Python：圆柱体（或任何周期表面）的 Delaunay 三角剖分

一年前，我询问了如何在平面上正确地对周期性形状进行三角剖分：环面（对环面进行正确的 Delaunay 三角剖分（使用 python））。

我现在想将其扩展到对圆柱体（或一般来说，任何周期性表面）进行三角测量。我尝试直接扩展二维码：

from scipy.spatial import Delaunay
NZ = 14
NTheta = 14

R = 1 #radius of cylinder 
L = 3 #length of cylinder 

#define base rectangle (u,v)
u=np.linspace(0, 2*np.pi, NTheta) #periodic direction
v=np.linspace(0, L, NZ)
# u=u[:-1] #leave out one point
u,v=np.meshgrid(u,v)
u=u.flatten()
v=v.flatten()

#evaluate the parameterization at the flattened u and v
x=R*np.cos(u)
y=R*np.sin(u)
z=v

#define 2D points, as input data for the Delaunay triangulation of U
points2D=np.vstack([u,v]).T
tri = Delaunay(points2D, incremental=True)#triangulate the rectangle U
triSimplices = tri.simplices

xyz0 = np.vstack([x,y,z]).T

我通过参数化创建一个圆柱体，并通过基本域（矩形）的

scipy.spatial.Delaunay()

获得三角剖分。显然，这个三角测量不知道周期性。通过移动最后一行并绘制，我可以清楚地看到这一点：

为了纠正这个问题，我尝试对 2D 解决方案进行直接扩展 - 在 3D 中添加一个额外的点，重新三角化并删除不需要的单纯形。

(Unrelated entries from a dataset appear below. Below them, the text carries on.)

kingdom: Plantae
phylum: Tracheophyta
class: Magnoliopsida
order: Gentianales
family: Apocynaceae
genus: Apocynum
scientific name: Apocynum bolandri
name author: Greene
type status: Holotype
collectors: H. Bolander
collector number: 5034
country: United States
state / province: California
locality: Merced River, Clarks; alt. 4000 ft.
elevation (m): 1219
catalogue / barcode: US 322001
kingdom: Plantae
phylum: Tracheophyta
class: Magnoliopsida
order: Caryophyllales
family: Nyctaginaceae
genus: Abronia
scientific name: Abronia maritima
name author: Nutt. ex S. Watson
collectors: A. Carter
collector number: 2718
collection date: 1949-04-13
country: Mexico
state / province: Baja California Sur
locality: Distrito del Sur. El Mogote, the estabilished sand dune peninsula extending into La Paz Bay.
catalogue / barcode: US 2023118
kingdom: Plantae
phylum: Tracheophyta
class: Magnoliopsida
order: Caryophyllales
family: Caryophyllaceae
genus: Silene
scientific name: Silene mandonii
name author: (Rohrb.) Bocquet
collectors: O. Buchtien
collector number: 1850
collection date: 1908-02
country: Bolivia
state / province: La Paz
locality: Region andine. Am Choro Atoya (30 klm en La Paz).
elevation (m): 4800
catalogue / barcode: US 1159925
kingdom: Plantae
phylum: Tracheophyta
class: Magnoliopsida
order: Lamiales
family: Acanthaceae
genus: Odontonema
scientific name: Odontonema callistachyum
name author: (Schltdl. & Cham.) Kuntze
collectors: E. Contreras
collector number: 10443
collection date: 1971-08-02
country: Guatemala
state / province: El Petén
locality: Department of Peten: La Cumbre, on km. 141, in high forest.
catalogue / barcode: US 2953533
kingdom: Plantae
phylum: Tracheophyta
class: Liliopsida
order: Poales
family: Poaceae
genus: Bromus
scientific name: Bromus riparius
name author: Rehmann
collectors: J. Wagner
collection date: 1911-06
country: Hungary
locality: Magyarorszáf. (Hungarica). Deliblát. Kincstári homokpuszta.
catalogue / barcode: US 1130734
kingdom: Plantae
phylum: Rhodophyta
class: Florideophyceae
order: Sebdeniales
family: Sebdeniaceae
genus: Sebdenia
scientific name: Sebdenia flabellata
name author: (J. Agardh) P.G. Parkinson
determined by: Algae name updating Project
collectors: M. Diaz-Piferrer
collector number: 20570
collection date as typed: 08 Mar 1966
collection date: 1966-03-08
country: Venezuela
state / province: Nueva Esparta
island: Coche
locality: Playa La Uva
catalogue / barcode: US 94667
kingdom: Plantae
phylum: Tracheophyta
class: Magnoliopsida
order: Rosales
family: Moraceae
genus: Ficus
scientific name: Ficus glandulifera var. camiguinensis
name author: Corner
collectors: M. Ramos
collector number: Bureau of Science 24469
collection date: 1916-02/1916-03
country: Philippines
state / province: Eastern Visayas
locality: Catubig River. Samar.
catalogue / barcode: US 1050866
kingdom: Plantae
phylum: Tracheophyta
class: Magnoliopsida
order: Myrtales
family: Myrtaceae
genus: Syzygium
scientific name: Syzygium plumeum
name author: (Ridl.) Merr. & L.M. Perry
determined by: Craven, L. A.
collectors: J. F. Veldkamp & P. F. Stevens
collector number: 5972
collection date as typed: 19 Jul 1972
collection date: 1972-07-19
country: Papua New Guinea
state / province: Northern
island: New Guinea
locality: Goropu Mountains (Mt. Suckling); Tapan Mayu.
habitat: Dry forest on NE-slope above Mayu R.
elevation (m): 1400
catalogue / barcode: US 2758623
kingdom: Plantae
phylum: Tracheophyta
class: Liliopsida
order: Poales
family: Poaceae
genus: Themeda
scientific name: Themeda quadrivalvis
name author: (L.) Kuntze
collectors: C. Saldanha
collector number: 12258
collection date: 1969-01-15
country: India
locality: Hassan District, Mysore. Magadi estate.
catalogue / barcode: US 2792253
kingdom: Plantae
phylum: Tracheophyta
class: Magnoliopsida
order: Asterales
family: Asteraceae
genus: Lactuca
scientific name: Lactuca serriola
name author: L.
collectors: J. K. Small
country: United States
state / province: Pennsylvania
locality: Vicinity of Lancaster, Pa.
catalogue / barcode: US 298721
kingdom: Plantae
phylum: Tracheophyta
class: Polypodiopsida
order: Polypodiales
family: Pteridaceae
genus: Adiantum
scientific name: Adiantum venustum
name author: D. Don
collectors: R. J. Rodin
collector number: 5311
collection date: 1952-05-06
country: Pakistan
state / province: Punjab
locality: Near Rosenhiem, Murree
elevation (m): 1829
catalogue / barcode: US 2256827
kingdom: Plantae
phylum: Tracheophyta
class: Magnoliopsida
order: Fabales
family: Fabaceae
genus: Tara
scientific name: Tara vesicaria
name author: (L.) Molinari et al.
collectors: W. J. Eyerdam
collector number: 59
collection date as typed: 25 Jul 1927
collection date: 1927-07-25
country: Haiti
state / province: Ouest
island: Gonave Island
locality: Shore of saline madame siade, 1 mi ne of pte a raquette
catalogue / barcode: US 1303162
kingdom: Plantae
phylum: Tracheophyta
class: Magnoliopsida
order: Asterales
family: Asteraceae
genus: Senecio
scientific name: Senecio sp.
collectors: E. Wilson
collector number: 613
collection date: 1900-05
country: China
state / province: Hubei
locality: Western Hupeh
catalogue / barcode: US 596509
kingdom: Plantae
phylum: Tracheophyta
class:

Tri1 = Delaunay(points2D) #triangulate the rectangle U
Tri2 = Delaunay(xyz0)

## we add a central (0,0,L/2) point to xy0 to fill it up with triangles
last_pt = xyz0.shape[0]
xy1 = np.vstack((xyz0,(0,0,L/2)))  # add ctr point
Tri3 = Delaunay(xyz1)
print(Tri3.points.shape, Tri3.simplices.shape)
print(Tri1.points.shape, Tri1.simplices.shape)
print(Tri2.points.shape, Tri2.simplices.shape)

## remove the simplices that contain the central point
mask = ~(Tri3.simplices==last_pt).any(axis=1)
triSimplices = Tri3.simplices[mask,:]

然而，将2D代码扩展到3D似乎有一个大问题——3D中的三角剖分给出的是四面体，而不是三角形！而且，似乎对中心点的选择更加敏感。简而言之，我被困住了。

那么，对这样一个周期性表面进行三角测量的正确方法是什么？

# Create a 2d map of the vertices
num_tri_high = 10
num_tri_in_circum = 9
xx = np.linspace(0, 10, num_tri_in_circum + 1)
yy = np.linspace(0, 10, num_tri_high)
xxx,yyy = np.meshgrid(xx,yy)

# Triangulate vertices
receiver_tri = Delaunay(np.transpose(np.vstack((xxx.flatten(), yyy.flatten()))))
triangles = receiver_tri.simplices

# Set last column equal to 1st (which effectively closes the gap)
tot = (num_tri_in_circum + 1) * num_tri_high
for i in range(num_tri_high+1):
    triangles[triangles == (num_tri_in_circum+1) * i + num_tri_in_circum] = (num_tri_in_circum+1) * i

# Wrap into a cylinder
radius = 2
xp = radius*np.sin(xxx.flatten()/np.max(xxx.flatten())*np.pi*2)
yp = radius*np.cos(xxx.flatten()/np.max(xxx.flatten())*np.pi*2)
zp = yyy.flatten()
tow_scene = mlab.triangular_mesh(xp.flatten(),yp.flatten(),zp.flatten(), triangles, representation='wireframe', color=(0,0,0), opacity=1)
mlab.show()